I have friends who argue that "they" hate us because of what we have done in the past. I don't think that's really true. I think they hate us for who and what we are. I think most of the protesters are sadly misguided. It all boils down to risks and dangers for me, and it is too dangerous for rogue states with Weapons of Mass Destruction and militant religious terrorist groups (who have proven that they are willing to use the methods of assymetrical warfare) to have us as an enemy. The possibility of rogue states allied with terrorist cells is too horrific to contemplate without doing something. If we did nothing to prevent this from coming about, then the results could be horrible beyond all imagining. If a major US city's subways were hit with anthrax, or god forbid, smallpox, at rush hour on a Friday, then the result could be deaths in a matter of days and weeks measured in the tens of thousands if not the millions.

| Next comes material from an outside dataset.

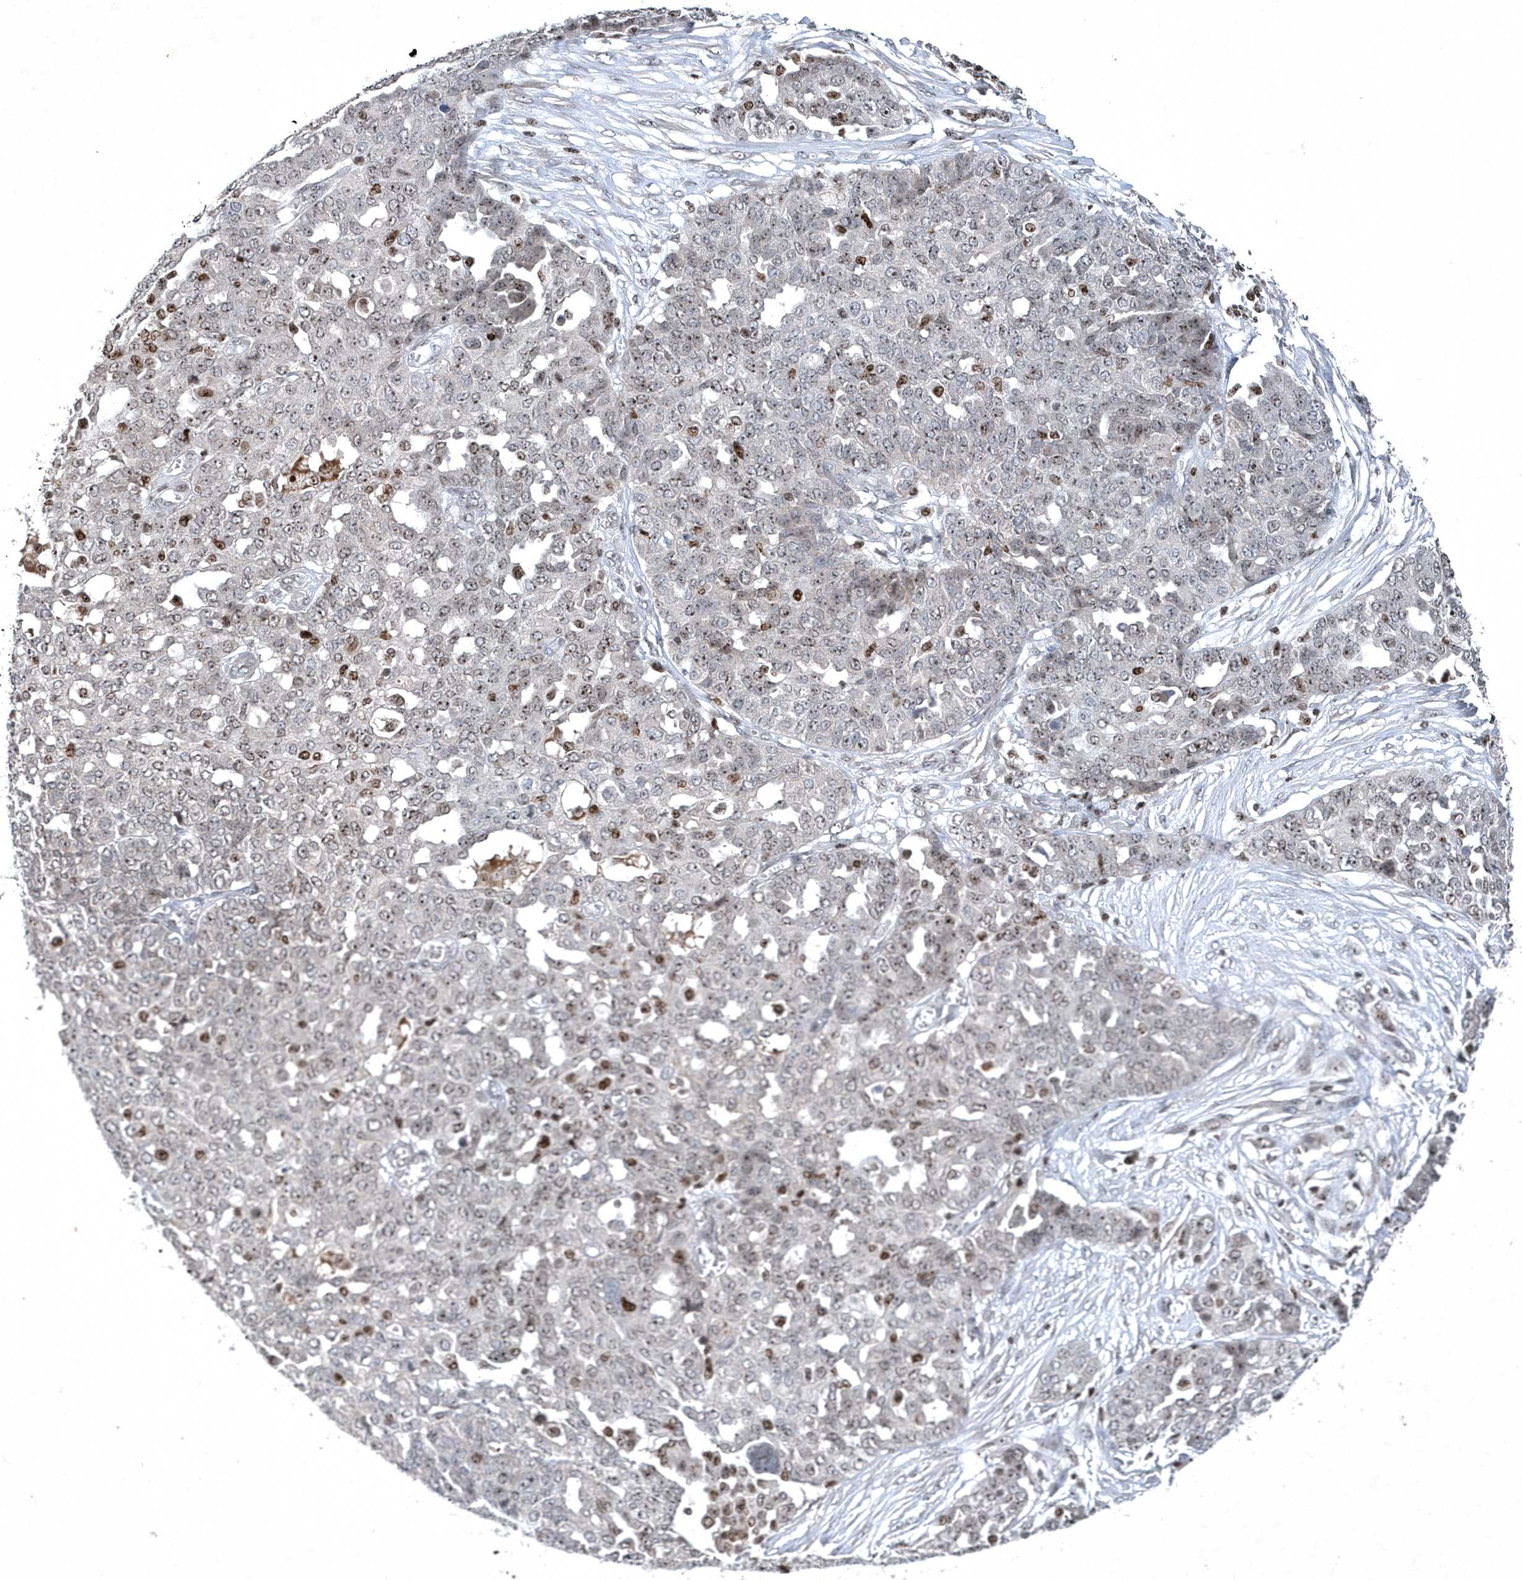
{"staining": {"intensity": "moderate", "quantity": "25%-75%", "location": "nuclear"}, "tissue": "ovarian cancer", "cell_type": "Tumor cells", "image_type": "cancer", "snomed": [{"axis": "morphology", "description": "Cystadenocarcinoma, serous, NOS"}, {"axis": "topography", "description": "Soft tissue"}, {"axis": "topography", "description": "Ovary"}], "caption": "Moderate nuclear positivity for a protein is present in approximately 25%-75% of tumor cells of serous cystadenocarcinoma (ovarian) using immunohistochemistry.", "gene": "QTRT2", "patient": {"sex": "female", "age": 57}}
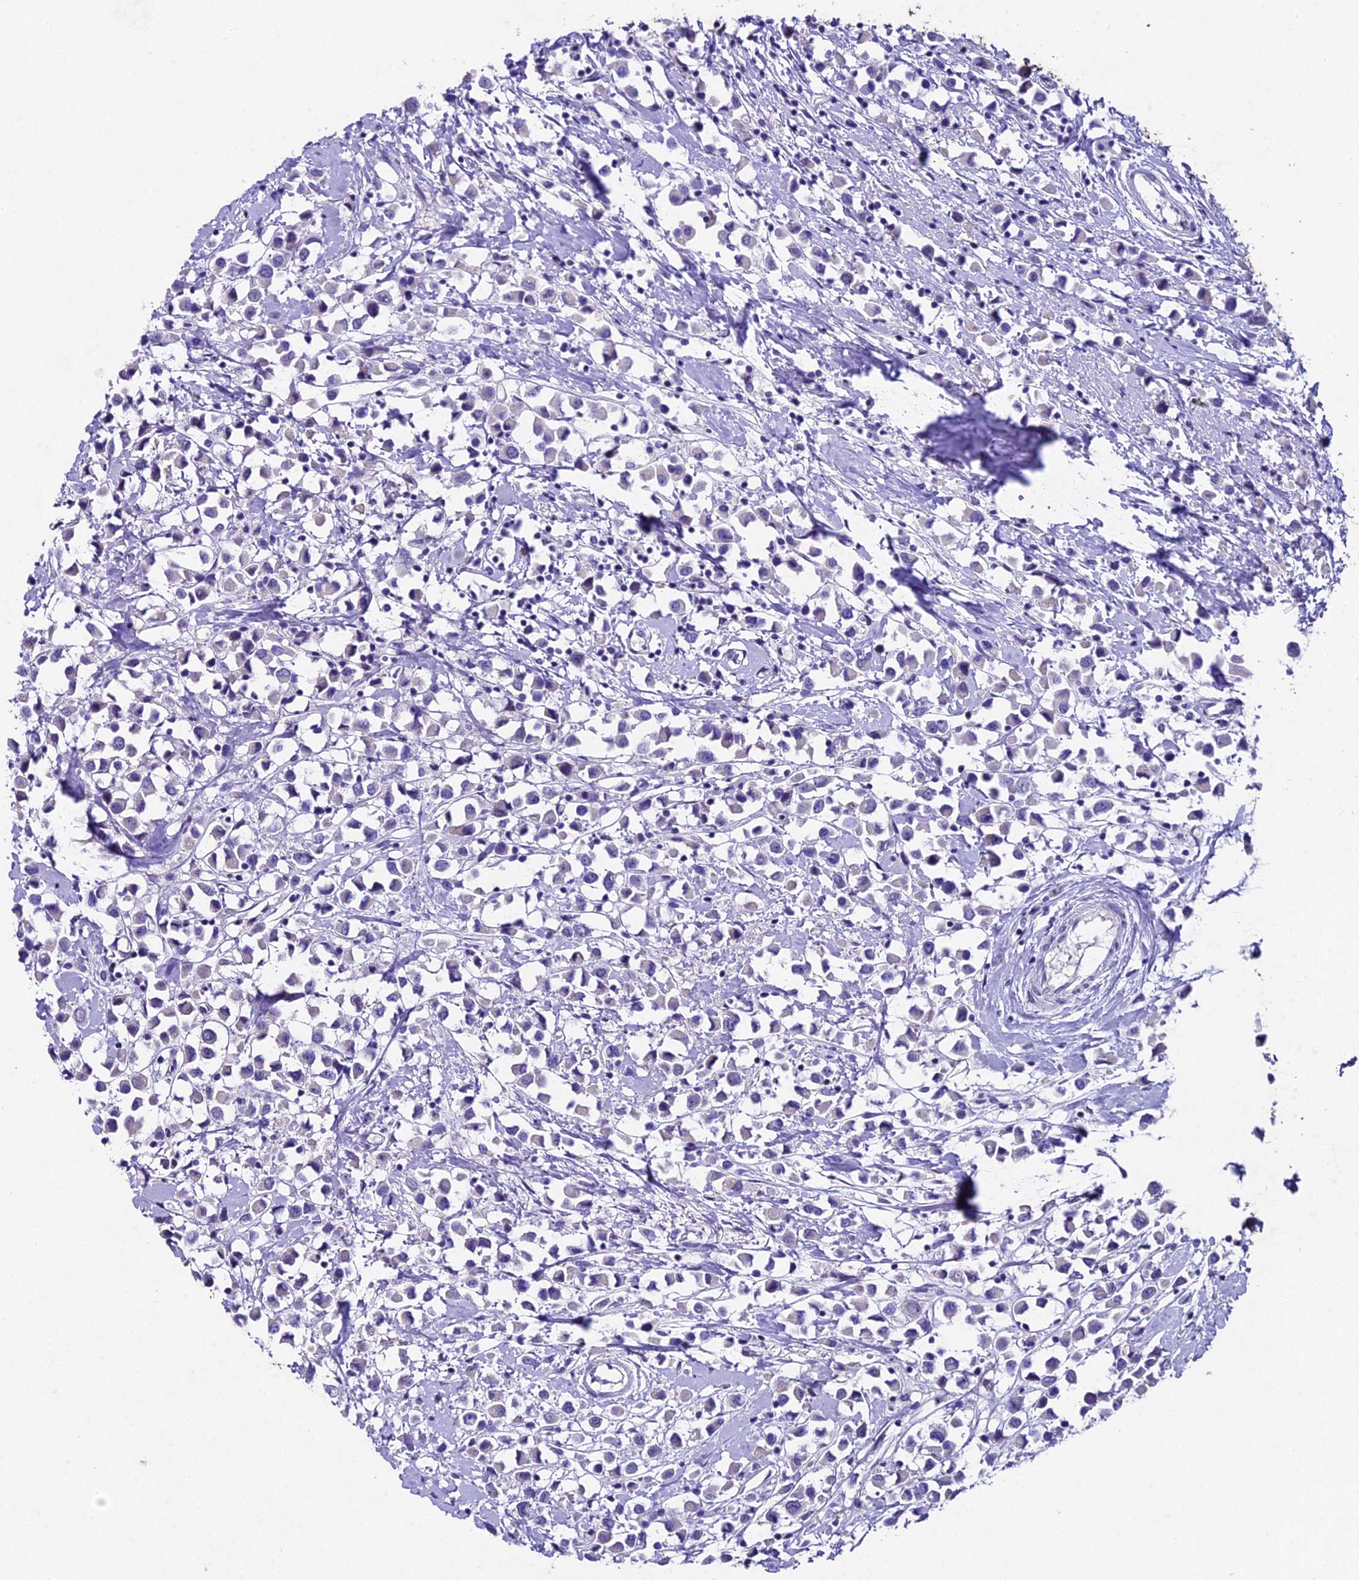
{"staining": {"intensity": "negative", "quantity": "none", "location": "none"}, "tissue": "breast cancer", "cell_type": "Tumor cells", "image_type": "cancer", "snomed": [{"axis": "morphology", "description": "Duct carcinoma"}, {"axis": "topography", "description": "Breast"}], "caption": "IHC histopathology image of neoplastic tissue: infiltrating ductal carcinoma (breast) stained with DAB (3,3'-diaminobenzidine) shows no significant protein positivity in tumor cells.", "gene": "IFT140", "patient": {"sex": "female", "age": 61}}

There are only two possibilities. Either the kind of men who made 9-11 a reality can get their hands on W.M.D.s, or they can't. If we do nothing to try to stop them, then that is morally equivalent to helping them. All that is required for evil to grow is for good men to do nothing.

If the U.N. had its way, then we would be doing nothing right now. We would be "negotiating" with a tyrant who, by the very conditions of the ceasing of hostilities the first time, was required to dispose of all W.M.D.s. Can you negotiate with a tyrant? Can you negotiate with an illegitimate regime that holds on to power with fear and oppression? Should you?

I don't particularly like Bush. I don't really trust him in some ways. But I think what he's doing is necessary for the safety of the United States and the world community.